Your task:
Take every line from the listing below that includes "assign" and copy it.

Supplied material:
▶

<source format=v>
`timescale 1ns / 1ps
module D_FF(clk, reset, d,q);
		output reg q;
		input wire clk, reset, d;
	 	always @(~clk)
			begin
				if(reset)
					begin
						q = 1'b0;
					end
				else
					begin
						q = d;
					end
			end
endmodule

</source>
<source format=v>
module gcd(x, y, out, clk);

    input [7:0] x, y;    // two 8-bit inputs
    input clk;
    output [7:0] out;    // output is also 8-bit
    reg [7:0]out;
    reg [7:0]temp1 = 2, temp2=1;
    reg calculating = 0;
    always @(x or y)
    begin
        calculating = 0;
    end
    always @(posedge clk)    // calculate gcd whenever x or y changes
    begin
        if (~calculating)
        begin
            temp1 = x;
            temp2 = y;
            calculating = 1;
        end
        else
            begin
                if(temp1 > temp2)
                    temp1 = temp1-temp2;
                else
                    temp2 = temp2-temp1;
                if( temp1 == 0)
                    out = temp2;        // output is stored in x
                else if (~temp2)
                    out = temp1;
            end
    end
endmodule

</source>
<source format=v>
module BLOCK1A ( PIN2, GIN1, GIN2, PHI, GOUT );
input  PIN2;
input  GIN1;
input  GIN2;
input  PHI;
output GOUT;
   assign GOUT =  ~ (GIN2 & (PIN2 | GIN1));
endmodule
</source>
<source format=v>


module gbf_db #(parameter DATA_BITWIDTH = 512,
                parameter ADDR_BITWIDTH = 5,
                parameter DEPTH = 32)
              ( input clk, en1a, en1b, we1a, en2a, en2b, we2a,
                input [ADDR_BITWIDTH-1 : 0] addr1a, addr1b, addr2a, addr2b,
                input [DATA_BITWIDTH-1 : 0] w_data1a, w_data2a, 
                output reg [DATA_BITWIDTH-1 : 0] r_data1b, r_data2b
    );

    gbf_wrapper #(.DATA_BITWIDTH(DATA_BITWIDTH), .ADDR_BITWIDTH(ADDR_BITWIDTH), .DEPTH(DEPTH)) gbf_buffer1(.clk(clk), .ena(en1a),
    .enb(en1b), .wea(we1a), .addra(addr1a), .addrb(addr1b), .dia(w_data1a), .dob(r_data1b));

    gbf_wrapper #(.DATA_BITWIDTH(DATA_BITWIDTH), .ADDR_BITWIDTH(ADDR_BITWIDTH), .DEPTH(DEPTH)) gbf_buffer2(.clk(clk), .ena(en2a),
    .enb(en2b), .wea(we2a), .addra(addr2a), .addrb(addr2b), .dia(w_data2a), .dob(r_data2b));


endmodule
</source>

◀
▶

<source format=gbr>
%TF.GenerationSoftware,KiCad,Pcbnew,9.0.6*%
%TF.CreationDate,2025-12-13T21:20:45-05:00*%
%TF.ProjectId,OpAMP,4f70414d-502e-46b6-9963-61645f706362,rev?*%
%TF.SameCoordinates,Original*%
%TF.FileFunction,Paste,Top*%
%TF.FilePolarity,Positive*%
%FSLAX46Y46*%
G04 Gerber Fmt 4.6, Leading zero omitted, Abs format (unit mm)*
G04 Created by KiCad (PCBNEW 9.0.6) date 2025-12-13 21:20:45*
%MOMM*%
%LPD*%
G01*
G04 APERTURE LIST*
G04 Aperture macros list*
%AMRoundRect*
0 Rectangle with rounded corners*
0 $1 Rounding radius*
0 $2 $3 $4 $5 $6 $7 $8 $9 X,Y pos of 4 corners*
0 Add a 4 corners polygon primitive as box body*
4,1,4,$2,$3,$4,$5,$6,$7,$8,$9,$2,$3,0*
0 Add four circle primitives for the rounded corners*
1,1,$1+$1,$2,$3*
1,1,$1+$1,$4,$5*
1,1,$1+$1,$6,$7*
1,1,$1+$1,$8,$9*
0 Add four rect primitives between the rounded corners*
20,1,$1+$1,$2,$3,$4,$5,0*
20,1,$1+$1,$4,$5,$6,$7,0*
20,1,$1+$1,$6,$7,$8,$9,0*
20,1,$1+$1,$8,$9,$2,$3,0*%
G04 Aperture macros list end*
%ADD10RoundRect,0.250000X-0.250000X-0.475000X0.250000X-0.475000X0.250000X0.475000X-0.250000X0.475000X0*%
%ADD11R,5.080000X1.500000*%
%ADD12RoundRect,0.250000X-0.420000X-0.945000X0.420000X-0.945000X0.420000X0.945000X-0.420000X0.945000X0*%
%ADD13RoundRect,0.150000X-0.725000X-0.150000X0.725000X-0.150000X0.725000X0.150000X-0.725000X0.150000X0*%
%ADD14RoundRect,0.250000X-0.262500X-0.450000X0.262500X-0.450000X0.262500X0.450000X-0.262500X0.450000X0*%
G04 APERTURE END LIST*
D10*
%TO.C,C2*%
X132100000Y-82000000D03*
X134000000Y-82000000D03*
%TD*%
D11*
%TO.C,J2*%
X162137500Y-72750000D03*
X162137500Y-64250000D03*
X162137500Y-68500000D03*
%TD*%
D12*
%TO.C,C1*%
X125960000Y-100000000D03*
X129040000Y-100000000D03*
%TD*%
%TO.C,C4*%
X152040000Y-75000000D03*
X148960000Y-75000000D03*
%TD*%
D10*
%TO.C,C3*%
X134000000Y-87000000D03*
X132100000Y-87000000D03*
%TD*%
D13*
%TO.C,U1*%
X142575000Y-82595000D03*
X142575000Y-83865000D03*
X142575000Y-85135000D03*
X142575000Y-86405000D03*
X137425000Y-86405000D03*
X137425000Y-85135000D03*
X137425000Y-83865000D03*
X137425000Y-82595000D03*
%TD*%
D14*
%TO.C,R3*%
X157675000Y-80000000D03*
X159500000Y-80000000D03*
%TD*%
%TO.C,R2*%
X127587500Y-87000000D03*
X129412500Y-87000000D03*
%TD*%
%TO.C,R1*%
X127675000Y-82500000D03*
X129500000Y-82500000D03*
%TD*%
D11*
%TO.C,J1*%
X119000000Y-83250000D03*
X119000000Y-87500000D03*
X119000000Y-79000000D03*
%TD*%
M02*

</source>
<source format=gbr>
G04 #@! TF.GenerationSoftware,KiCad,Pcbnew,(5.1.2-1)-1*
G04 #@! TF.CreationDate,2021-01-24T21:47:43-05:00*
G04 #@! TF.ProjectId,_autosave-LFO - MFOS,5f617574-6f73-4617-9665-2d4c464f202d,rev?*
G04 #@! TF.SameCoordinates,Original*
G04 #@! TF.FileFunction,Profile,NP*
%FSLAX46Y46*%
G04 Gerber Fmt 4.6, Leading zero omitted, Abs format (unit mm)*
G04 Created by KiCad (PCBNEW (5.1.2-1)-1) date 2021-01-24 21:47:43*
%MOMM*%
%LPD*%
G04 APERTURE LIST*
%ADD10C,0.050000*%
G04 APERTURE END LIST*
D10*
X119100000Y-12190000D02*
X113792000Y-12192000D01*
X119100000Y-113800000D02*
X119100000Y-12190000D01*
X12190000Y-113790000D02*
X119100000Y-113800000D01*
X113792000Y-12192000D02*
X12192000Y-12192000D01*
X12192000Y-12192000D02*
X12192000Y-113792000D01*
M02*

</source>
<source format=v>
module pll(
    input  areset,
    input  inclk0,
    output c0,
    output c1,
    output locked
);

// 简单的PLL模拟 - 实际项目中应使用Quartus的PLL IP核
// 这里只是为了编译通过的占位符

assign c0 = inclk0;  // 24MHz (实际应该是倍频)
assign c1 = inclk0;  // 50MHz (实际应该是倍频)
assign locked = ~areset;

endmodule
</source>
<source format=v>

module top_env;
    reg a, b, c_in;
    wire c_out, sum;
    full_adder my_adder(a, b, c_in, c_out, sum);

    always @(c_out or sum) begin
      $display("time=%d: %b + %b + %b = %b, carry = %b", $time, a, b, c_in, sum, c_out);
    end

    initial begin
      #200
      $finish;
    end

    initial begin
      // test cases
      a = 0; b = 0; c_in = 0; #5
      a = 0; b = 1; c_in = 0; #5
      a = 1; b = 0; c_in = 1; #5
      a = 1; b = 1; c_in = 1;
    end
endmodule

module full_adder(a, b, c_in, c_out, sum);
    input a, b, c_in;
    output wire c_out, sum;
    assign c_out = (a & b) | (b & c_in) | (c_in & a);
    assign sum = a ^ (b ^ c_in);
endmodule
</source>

◀

Answer section:
   assign GOUT =  ~ (GIN2 & (PIN2 | GIN1));
assign c0 = inclk0;  // 24MHz (实际应该是倍频)
assign c1 = inclk0;  // 50MHz (实际应该是倍频)
assign locked = ~areset;
    assign c_out = (a & b) | (b & c_in) | (c_in & a);
    assign sum = a ^ (b ^ c_in);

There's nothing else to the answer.